INPUT FOR THIS TASK -
-.-.-

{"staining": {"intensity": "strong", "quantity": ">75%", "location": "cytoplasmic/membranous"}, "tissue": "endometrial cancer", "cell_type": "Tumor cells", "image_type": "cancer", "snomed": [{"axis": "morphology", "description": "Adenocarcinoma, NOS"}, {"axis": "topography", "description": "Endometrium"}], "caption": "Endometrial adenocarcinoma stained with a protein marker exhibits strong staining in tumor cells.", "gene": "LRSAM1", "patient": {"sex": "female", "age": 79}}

-.-.-

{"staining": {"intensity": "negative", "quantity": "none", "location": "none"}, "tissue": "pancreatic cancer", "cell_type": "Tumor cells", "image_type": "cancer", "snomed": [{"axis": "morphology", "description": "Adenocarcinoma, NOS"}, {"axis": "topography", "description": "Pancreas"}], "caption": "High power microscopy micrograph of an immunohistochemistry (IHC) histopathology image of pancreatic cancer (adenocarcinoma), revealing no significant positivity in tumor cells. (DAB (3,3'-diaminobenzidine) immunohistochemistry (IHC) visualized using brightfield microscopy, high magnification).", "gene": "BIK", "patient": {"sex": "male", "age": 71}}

-.-.-

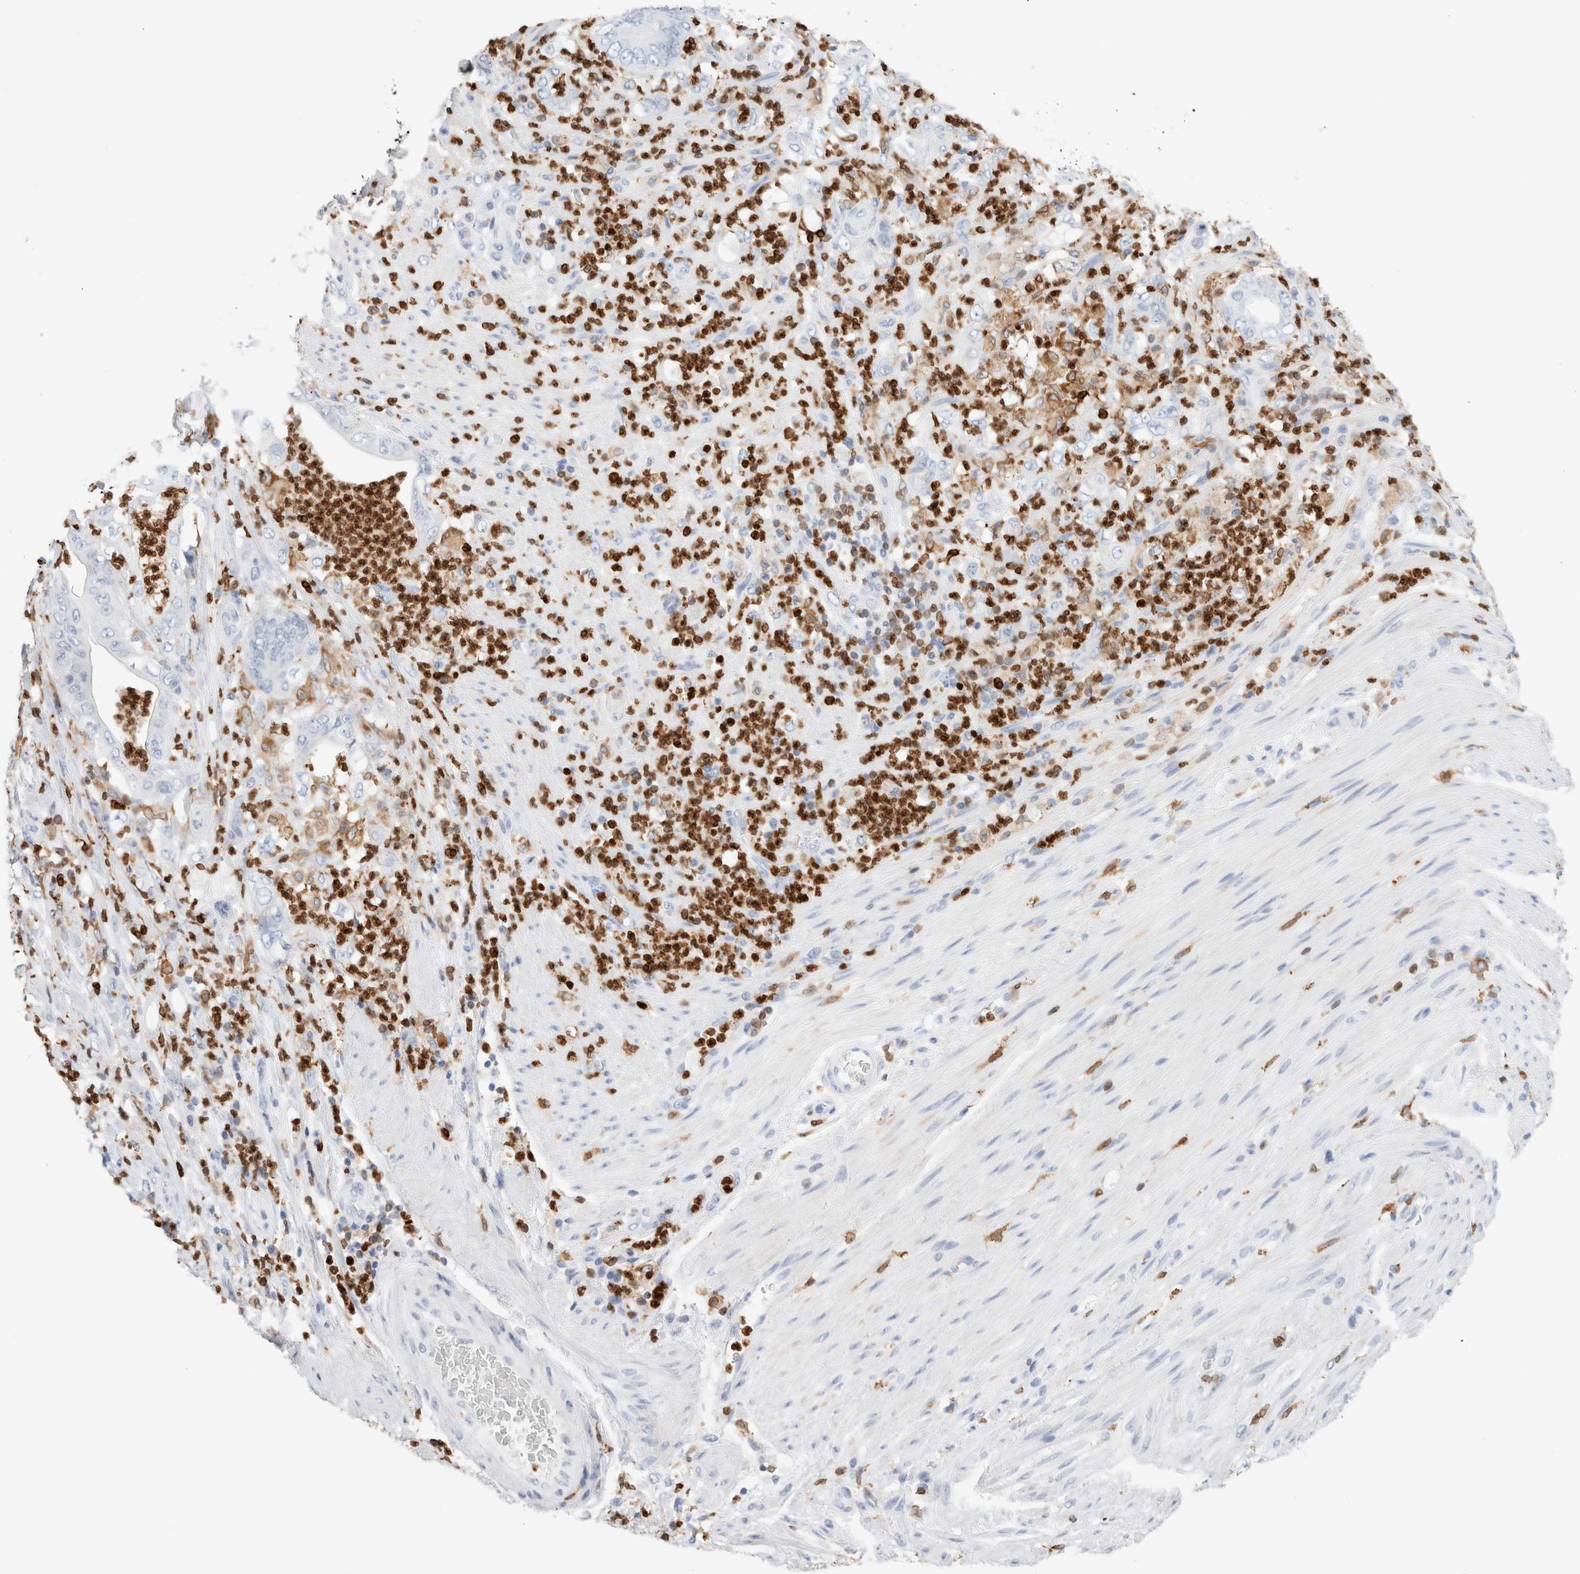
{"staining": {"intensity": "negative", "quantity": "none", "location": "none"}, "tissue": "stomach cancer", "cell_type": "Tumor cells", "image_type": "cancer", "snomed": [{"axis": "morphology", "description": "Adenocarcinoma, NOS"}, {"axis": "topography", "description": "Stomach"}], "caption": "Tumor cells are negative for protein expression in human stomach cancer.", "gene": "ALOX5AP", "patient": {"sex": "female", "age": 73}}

-.-.-

PROBLEM REQUIREMENTS - Where does the string "female" occur in the material? Copy every line where it does.

SOLUTION TO THE PROBLEM -
{"staining": {"intensity": "strong", "quantity": ">75%", "location": "cytoplasmic/membranous"}, "tissue": "endometrial cancer", "cell_type": "Tumor cells", "image_type": "cancer", "snomed": [{"axis": "morphology", "description": "Adenocarcinoma, NOS"}, {"axis": "topography", "description": "Endometrium"}], "caption": "Endometrial adenocarcinoma stained with a protein marker exhibits strong staining in tumor cells.", "gene": "LRSAM1", "patient": {"sex": "female", "age": 79}}
{"staining": {"intensity": "negative", "quantity": "none", "location": "none"}, "tissue": "stomach cancer", "cell_type": "Tumor cells", "image_type": "cancer", "snomed": [{"axis": "morphology", "description": "Adenocarcinoma, NOS"}, {"axis": "topography", "description": "Stomach"}], "caption": "Tumor cells are negative for protein expression in human stomach cancer.", "gene": "ALOX5AP", "patient": {"sex": "female", "age": 73}}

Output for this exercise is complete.